The fishery is becoming increasingly popular with kayakers and canoeists, Kovacs said, and a postcard survey of anglers showed a high rate of satisfaction with the angling experience.
"We don't get a lot of reports, but the reports we get are positive," he said.
The idea of enlisting the youngsters' help came to Neal in a flash when she saw how difficult it was for the DNR crew - including Fisheries Division personnel and park staffers - to get the job done.
"We're always trying to do new things with the school and we thought this would be a good excuse for a field trip," said Neal, who started the student bucket brigade in 2008. "They learn a little bit about the DNR, our hatcheries and the fish.
It's a good community event, too," she continued. "We always like to get the community involved whenever we can. It has been a big hit; we get a dozen or so people from the community who don't necessarily have kids in school. A lot of retired folks come to Paradise to live, so it's a good way to introduce them to the park and what we do."
Leo Culbert, a retiree form Hillsdale County, said he heard about the fish planting at the senior center, came to see it, and wound up in the bucket brigade.
"I think it's neat," he said. "I'll fish for them. I think it's real nice for the school to come out and help."

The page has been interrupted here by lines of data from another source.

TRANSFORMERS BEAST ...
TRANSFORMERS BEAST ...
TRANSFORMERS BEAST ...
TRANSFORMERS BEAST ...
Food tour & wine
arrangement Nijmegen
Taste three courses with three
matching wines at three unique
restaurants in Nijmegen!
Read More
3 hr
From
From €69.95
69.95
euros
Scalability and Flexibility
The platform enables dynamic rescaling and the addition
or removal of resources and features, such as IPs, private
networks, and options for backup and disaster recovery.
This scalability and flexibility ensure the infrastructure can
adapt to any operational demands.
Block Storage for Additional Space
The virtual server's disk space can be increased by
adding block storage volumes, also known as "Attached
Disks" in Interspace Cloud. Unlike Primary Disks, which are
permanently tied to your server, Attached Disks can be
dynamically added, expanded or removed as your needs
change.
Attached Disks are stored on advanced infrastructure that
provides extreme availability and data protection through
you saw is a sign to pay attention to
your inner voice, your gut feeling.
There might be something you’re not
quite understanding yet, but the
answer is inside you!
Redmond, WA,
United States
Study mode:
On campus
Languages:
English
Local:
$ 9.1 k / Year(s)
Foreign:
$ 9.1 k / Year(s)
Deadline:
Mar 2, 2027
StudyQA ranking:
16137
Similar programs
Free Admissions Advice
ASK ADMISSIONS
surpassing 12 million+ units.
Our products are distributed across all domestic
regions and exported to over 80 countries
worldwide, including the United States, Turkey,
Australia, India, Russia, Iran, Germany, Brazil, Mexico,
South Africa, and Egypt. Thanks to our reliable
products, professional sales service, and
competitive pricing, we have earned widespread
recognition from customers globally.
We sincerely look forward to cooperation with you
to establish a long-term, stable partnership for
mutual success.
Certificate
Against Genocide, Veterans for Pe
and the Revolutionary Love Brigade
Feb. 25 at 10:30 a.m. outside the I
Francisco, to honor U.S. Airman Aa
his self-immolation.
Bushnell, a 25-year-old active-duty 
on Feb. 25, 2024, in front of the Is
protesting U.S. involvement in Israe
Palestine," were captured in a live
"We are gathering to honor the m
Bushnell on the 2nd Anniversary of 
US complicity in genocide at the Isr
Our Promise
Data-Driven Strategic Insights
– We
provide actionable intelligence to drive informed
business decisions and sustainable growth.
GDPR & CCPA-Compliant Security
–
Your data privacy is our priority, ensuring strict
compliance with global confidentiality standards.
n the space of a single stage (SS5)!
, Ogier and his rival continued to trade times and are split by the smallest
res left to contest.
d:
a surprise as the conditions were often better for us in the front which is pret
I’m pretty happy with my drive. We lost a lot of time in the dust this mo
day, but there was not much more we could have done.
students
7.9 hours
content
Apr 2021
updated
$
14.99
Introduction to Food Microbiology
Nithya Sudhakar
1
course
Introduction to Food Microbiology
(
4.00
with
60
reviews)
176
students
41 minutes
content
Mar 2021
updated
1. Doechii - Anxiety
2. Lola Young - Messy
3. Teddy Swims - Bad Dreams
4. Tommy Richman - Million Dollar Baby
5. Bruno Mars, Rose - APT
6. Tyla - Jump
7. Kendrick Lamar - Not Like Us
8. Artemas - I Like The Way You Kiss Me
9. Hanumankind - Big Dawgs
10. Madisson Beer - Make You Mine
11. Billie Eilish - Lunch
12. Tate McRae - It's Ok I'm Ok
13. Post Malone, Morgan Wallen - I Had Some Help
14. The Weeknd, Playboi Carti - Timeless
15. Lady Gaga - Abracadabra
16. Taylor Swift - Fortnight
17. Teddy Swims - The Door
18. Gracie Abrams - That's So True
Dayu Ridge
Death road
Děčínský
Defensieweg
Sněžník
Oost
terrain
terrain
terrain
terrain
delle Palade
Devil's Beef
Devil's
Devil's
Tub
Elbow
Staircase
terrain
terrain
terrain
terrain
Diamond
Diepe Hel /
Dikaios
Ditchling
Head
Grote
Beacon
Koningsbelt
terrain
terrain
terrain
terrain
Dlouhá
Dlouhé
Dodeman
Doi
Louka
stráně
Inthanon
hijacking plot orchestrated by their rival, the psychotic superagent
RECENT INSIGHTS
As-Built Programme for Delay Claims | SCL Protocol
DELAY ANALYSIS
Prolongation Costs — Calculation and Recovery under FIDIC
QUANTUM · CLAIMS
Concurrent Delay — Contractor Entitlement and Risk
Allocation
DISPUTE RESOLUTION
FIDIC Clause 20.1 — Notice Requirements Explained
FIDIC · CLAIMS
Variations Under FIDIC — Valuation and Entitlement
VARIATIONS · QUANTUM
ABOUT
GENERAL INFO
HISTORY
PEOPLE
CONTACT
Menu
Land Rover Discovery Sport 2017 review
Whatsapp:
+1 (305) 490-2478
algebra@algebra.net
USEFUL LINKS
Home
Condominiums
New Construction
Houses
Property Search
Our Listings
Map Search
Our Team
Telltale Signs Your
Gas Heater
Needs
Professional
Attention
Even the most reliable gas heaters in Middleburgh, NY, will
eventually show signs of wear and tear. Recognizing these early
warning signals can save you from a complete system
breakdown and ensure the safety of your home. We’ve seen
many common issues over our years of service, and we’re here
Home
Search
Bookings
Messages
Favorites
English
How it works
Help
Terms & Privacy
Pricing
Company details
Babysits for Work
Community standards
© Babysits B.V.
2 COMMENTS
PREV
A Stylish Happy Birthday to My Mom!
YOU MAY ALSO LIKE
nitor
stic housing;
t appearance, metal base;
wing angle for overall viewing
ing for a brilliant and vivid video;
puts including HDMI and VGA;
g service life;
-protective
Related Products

Between the salmon release and the bucket brigade, John Prescott, the principal/superintendent of Whitefish Township Community School, grilled hot dogs and brats for the students and staff.
"This is a fun, highly educational experience," he said. "They get to see the ecosystem. But it's a riot to get them out here to release the trout and then, later on, one of them might catch one."
Zachary Ferguson, a ninth-grader who took on a leadership role in the bucket brigade, said he thoroughly enjoys the experience.
"I like it," he said. "I know a lot of people catch brown trout out of this river. I'm planning on coming back and fishing for them this summer."